▶ TASK DESCRIPTION: Copy the data that follows exactly. Include no pictures.

---------- PROVIDED MATERIAL

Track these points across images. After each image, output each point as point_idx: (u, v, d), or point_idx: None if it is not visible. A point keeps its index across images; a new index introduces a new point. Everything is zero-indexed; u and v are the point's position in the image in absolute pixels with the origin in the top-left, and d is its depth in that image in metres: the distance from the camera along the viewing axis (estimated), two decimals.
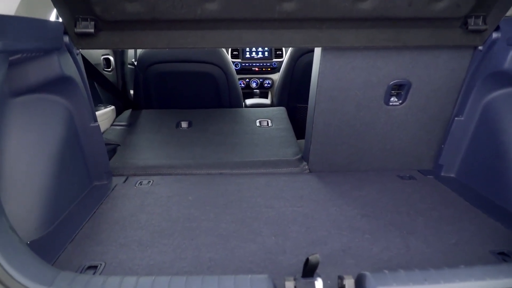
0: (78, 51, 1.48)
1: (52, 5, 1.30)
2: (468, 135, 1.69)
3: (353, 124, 1.73)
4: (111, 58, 2.70)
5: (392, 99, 1.69)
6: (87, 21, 1.38)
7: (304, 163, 1.89)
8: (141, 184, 1.70)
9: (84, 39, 1.44)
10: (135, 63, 2.71)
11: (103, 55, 2.58)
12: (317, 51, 1.63)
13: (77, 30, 1.39)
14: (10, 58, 1.06)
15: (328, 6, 1.35)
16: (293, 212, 1.44)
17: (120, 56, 2.77)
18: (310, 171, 1.86)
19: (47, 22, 1.30)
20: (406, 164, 1.86)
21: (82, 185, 1.62)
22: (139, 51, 2.89)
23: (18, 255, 0.91)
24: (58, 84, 1.39)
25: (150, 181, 1.73)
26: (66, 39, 1.39)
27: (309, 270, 0.96)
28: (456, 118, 1.69)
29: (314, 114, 1.71)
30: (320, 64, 1.58)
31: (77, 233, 1.30)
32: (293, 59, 2.72)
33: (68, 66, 1.40)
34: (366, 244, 1.24)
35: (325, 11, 1.37)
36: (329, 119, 1.71)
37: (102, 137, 1.65)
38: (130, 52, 3.14)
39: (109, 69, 2.68)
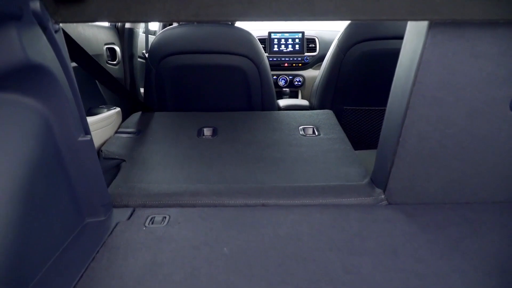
0: (57, 26, 0.95)
1: None
2: None
3: (463, 138, 1.18)
4: (117, 48, 2.18)
5: None
6: None
7: (379, 190, 1.35)
8: (153, 223, 1.18)
9: (67, 6, 0.92)
10: (147, 55, 2.18)
11: (106, 44, 2.06)
12: (416, 28, 1.09)
13: None
14: None
15: None
16: (392, 283, 0.90)
17: (128, 46, 2.26)
18: (389, 203, 1.32)
19: None
20: None
21: (67, 225, 1.10)
22: (151, 40, 2.37)
23: None
24: (24, 77, 0.87)
25: (165, 217, 1.21)
26: (36, 4, 0.86)
27: None
28: None
29: (404, 124, 1.17)
30: (424, 48, 1.04)
31: None
32: (342, 51, 2.18)
33: (39, 49, 0.87)
34: None
35: None
36: (427, 131, 1.17)
37: (96, 156, 1.14)
38: (141, 42, 2.61)
39: (115, 62, 2.17)
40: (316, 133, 1.87)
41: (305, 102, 2.62)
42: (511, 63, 1.05)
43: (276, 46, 3.26)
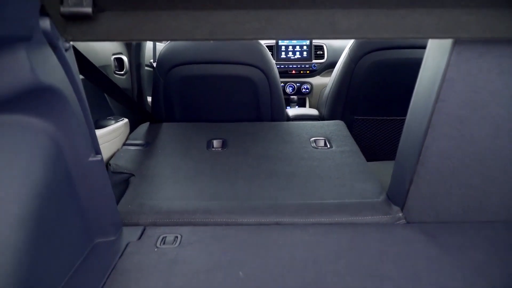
0: (68, 44, 0.92)
1: None
2: None
3: (486, 157, 1.14)
4: (125, 58, 2.15)
5: None
6: None
7: (396, 208, 1.31)
8: (164, 243, 1.14)
9: (77, 25, 0.88)
10: (154, 64, 2.15)
11: (114, 54, 2.03)
12: (439, 45, 1.05)
13: (65, 9, 0.84)
14: None
15: None
16: None
17: (135, 55, 2.23)
18: (407, 222, 1.28)
19: None
20: None
21: (76, 247, 1.06)
22: (159, 48, 2.33)
23: None
24: (33, 99, 0.84)
25: (177, 237, 1.17)
26: (46, 23, 0.83)
27: None
28: None
29: (425, 142, 1.13)
30: (448, 66, 1.00)
31: None
32: (353, 60, 2.14)
33: (49, 69, 0.84)
34: None
35: None
36: (449, 150, 1.13)
37: (107, 175, 1.10)
38: (148, 51, 2.58)
39: (122, 72, 2.14)
40: (328, 146, 1.83)
41: (314, 112, 2.58)
42: None
43: (283, 53, 3.23)
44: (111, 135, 1.77)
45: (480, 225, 1.23)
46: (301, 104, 3.39)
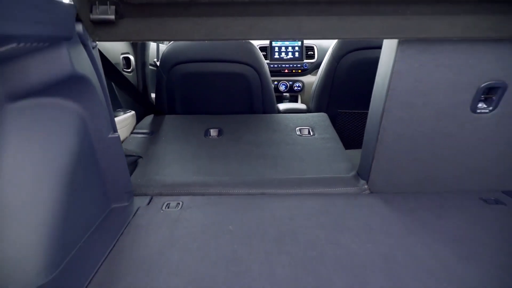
0: (94, 43, 1.18)
1: None
2: None
3: (431, 136, 1.39)
4: (132, 57, 2.41)
5: (480, 105, 1.35)
6: (106, 4, 1.08)
7: (363, 181, 1.56)
8: (168, 207, 1.40)
9: (102, 28, 1.14)
10: (158, 63, 2.40)
11: (122, 53, 2.29)
12: (390, 44, 1.30)
13: (94, 16, 1.09)
14: (1, 49, 0.77)
15: None
16: (366, 251, 1.11)
17: (141, 55, 2.48)
18: (371, 192, 1.53)
19: (53, 2, 1.00)
20: (489, 184, 1.51)
21: (98, 209, 1.31)
22: (162, 49, 2.59)
23: None
24: (68, 85, 1.09)
25: (179, 203, 1.42)
26: (79, 27, 1.09)
27: None
28: None
29: (382, 124, 1.38)
30: (395, 61, 1.25)
31: (93, 276, 1.00)
32: (336, 59, 2.39)
33: (81, 62, 1.10)
34: None
35: None
36: (401, 130, 1.38)
37: (122, 151, 1.35)
38: (152, 52, 2.84)
39: (129, 70, 2.39)
40: (311, 134, 2.08)
41: (303, 106, 2.83)
42: (469, 73, 1.27)
43: (277, 53, 3.48)
44: (120, 124, 2.03)
45: (431, 194, 1.49)
46: (294, 101, 3.63)
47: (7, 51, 0.80)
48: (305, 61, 3.50)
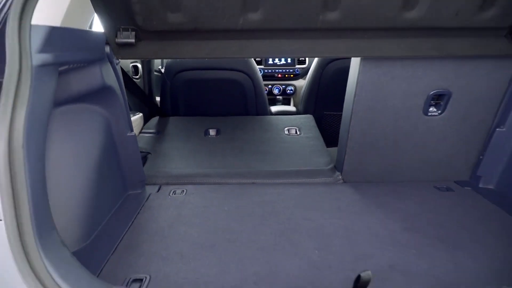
0: (118, 60, 1.48)
1: (91, 15, 1.30)
2: (510, 146, 1.64)
3: (391, 134, 1.69)
4: (139, 65, 2.71)
5: (431, 109, 1.65)
6: (128, 31, 1.38)
7: (338, 173, 1.86)
8: (175, 194, 1.69)
9: (124, 49, 1.44)
10: (162, 70, 2.71)
11: (131, 62, 2.59)
12: (355, 60, 1.60)
13: (118, 40, 1.39)
14: (59, 69, 1.07)
15: (373, 15, 1.32)
16: (332, 224, 1.41)
17: (147, 63, 2.79)
18: (344, 181, 1.83)
19: (91, 33, 1.31)
20: (442, 175, 1.82)
21: (118, 194, 1.61)
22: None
23: (71, 271, 0.90)
24: (99, 94, 1.39)
25: (183, 191, 1.72)
26: (107, 49, 1.39)
27: (360, 287, 0.94)
28: (497, 129, 1.64)
29: (351, 124, 1.68)
30: (359, 73, 1.55)
31: (118, 244, 1.30)
32: (321, 66, 2.70)
33: (109, 76, 1.40)
34: (413, 259, 1.21)
35: (369, 21, 1.34)
36: (366, 129, 1.68)
37: (137, 146, 1.65)
38: (157, 60, 3.15)
39: (137, 76, 2.69)
40: (298, 133, 2.38)
41: (292, 108, 3.14)
42: (418, 83, 1.57)
43: (270, 59, 3.77)
44: None
45: (394, 184, 1.79)
46: (286, 103, 3.92)
47: (60, 71, 1.10)
48: (297, 66, 3.78)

--------------------

▶ ANSWER SECTION:
Track these points across images. After each image, output each point as point_idx: (u, v, d), or point_idx: None if it is not visible. A point keeps its index across images; a new index introduces a new point. Everything is zero-indexed; u and v are the point's position in the image in absolute pixels with the origin in the top-left, and d is its depth in that image in metres: the distance from the camera along the viewing axis (estimated), two decimals.
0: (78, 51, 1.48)
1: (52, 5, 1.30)
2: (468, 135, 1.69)
3: (353, 124, 1.73)
4: (111, 58, 2.70)
5: (392, 99, 1.69)
6: (87, 21, 1.38)
7: (304, 163, 1.89)
8: (141, 184, 1.70)
9: (84, 39, 1.44)
10: (135, 63, 2.71)
11: (103, 55, 2.58)
12: (317, 51, 1.63)
13: (77, 30, 1.39)
14: (10, 58, 1.06)
15: (328, 6, 1.35)
16: (293, 212, 1.44)
17: (120, 56, 2.77)
18: (310, 171, 1.86)
19: (47, 22, 1.30)
20: (406, 164, 1.86)
21: (82, 185, 1.62)
22: (139, 51, 2.89)
23: (18, 255, 0.91)
24: (58, 84, 1.39)
25: (150, 181, 1.73)
26: (66, 39, 1.39)
27: (309, 270, 0.96)
28: (456, 118, 1.69)
29: (314, 114, 1.71)
30: (320, 64, 1.58)
31: (77, 233, 1.30)
32: (293, 59, 2.72)
33: (68, 66, 1.40)
34: (366, 244, 1.24)
35: (325, 11, 1.37)
36: (329, 119, 1.71)
37: (102, 137, 1.65)
38: (130, 52, 3.14)
39: (109, 69, 2.68)
0: (57, 26, 0.95)
1: None
2: None
3: (463, 138, 1.18)
4: (117, 48, 2.18)
5: None
6: None
7: (379, 190, 1.35)
8: (153, 223, 1.18)
9: (67, 6, 0.92)
10: (147, 55, 2.18)
11: (106, 44, 2.06)
12: (416, 28, 1.09)
13: None
14: None
15: None
16: (392, 283, 0.90)
17: (128, 46, 2.26)
18: (389, 203, 1.32)
19: None
20: None
21: (67, 225, 1.10)
22: (151, 40, 2.37)
23: None
24: (24, 77, 0.87)
25: (165, 217, 1.21)
26: (36, 4, 0.86)
27: None
28: None
29: (404, 124, 1.17)
30: (424, 48, 1.04)
31: None
32: (342, 51, 2.18)
33: (39, 49, 0.87)
34: None
35: None
36: (427, 131, 1.17)
37: (96, 156, 1.14)
38: (141, 42, 2.61)
39: (115, 62, 2.17)
40: (316, 133, 1.87)
41: (305, 102, 2.62)
42: (511, 63, 1.05)
43: (276, 46, 3.26)
0: (68, 44, 0.92)
1: None
2: None
3: (486, 157, 1.14)
4: (125, 58, 2.15)
5: None
6: None
7: (396, 208, 1.31)
8: (164, 243, 1.14)
9: (77, 25, 0.88)
10: (154, 64, 2.15)
11: (114, 54, 2.03)
12: (439, 45, 1.05)
13: (65, 9, 0.84)
14: None
15: None
16: None
17: (135, 55, 2.23)
18: (407, 222, 1.28)
19: None
20: None
21: (76, 247, 1.06)
22: (159, 48, 2.33)
23: None
24: (33, 99, 0.84)
25: (177, 237, 1.17)
26: (46, 23, 0.83)
27: None
28: None
29: (425, 142, 1.13)
30: (448, 66, 1.00)
31: None
32: (353, 60, 2.14)
33: (49, 69, 0.84)
34: None
35: None
36: (449, 150, 1.13)
37: (107, 175, 1.10)
38: (148, 51, 2.58)
39: (122, 72, 2.14)
40: (328, 146, 1.83)
41: (314, 112, 2.58)
42: None
43: (283, 53, 3.23)
44: (111, 135, 1.77)
45: (480, 225, 1.23)
46: (301, 104, 3.39)
0: (94, 43, 1.18)
1: None
2: None
3: (431, 136, 1.39)
4: (132, 57, 2.41)
5: (480, 105, 1.35)
6: (106, 4, 1.08)
7: (363, 181, 1.56)
8: (168, 207, 1.40)
9: (102, 28, 1.14)
10: (158, 63, 2.40)
11: (122, 53, 2.29)
12: (390, 44, 1.30)
13: (94, 16, 1.09)
14: (1, 49, 0.77)
15: None
16: (366, 251, 1.11)
17: (141, 55, 2.48)
18: (371, 192, 1.53)
19: (53, 2, 1.00)
20: (489, 184, 1.51)
21: (98, 209, 1.31)
22: (162, 49, 2.59)
23: None
24: (68, 85, 1.09)
25: (179, 203, 1.42)
26: (79, 27, 1.09)
27: None
28: None
29: (382, 124, 1.38)
30: (395, 61, 1.25)
31: (93, 276, 1.00)
32: (336, 59, 2.39)
33: (81, 62, 1.10)
34: None
35: None
36: (401, 130, 1.38)
37: (122, 151, 1.35)
38: (152, 52, 2.84)
39: (129, 70, 2.39)
40: (311, 134, 2.08)
41: (303, 106, 2.83)
42: (469, 73, 1.27)
43: (277, 53, 3.48)
44: (120, 124, 2.03)
45: (431, 194, 1.49)
46: (294, 101, 3.63)
47: (7, 51, 0.80)
48: (305, 61, 3.50)
0: (118, 60, 1.48)
1: (91, 15, 1.30)
2: (510, 146, 1.64)
3: (391, 134, 1.69)
4: (139, 65, 2.71)
5: (431, 109, 1.65)
6: (128, 31, 1.38)
7: (338, 173, 1.86)
8: (175, 194, 1.69)
9: (124, 49, 1.44)
10: (162, 70, 2.71)
11: (131, 62, 2.59)
12: (355, 60, 1.60)
13: (118, 40, 1.39)
14: (59, 69, 1.07)
15: (373, 15, 1.32)
16: (332, 224, 1.41)
17: (147, 63, 2.79)
18: (344, 181, 1.83)
19: (91, 33, 1.31)
20: (442, 175, 1.82)
21: (118, 194, 1.61)
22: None
23: (71, 271, 0.90)
24: (99, 94, 1.39)
25: (183, 191, 1.72)
26: (107, 49, 1.39)
27: (360, 287, 0.94)
28: (497, 129, 1.64)
29: (351, 124, 1.68)
30: (359, 73, 1.55)
31: (118, 244, 1.30)
32: (321, 66, 2.70)
33: (109, 76, 1.40)
34: (413, 259, 1.21)
35: (369, 21, 1.34)
36: (366, 129, 1.68)
37: (137, 146, 1.65)
38: (157, 60, 3.15)
39: (137, 76, 2.69)
40: (298, 133, 2.38)
41: (292, 108, 3.14)
42: (418, 83, 1.57)
43: (270, 59, 3.77)
44: None
45: (394, 184, 1.79)
46: (286, 103, 3.92)
47: (60, 71, 1.10)
48: (297, 66, 3.78)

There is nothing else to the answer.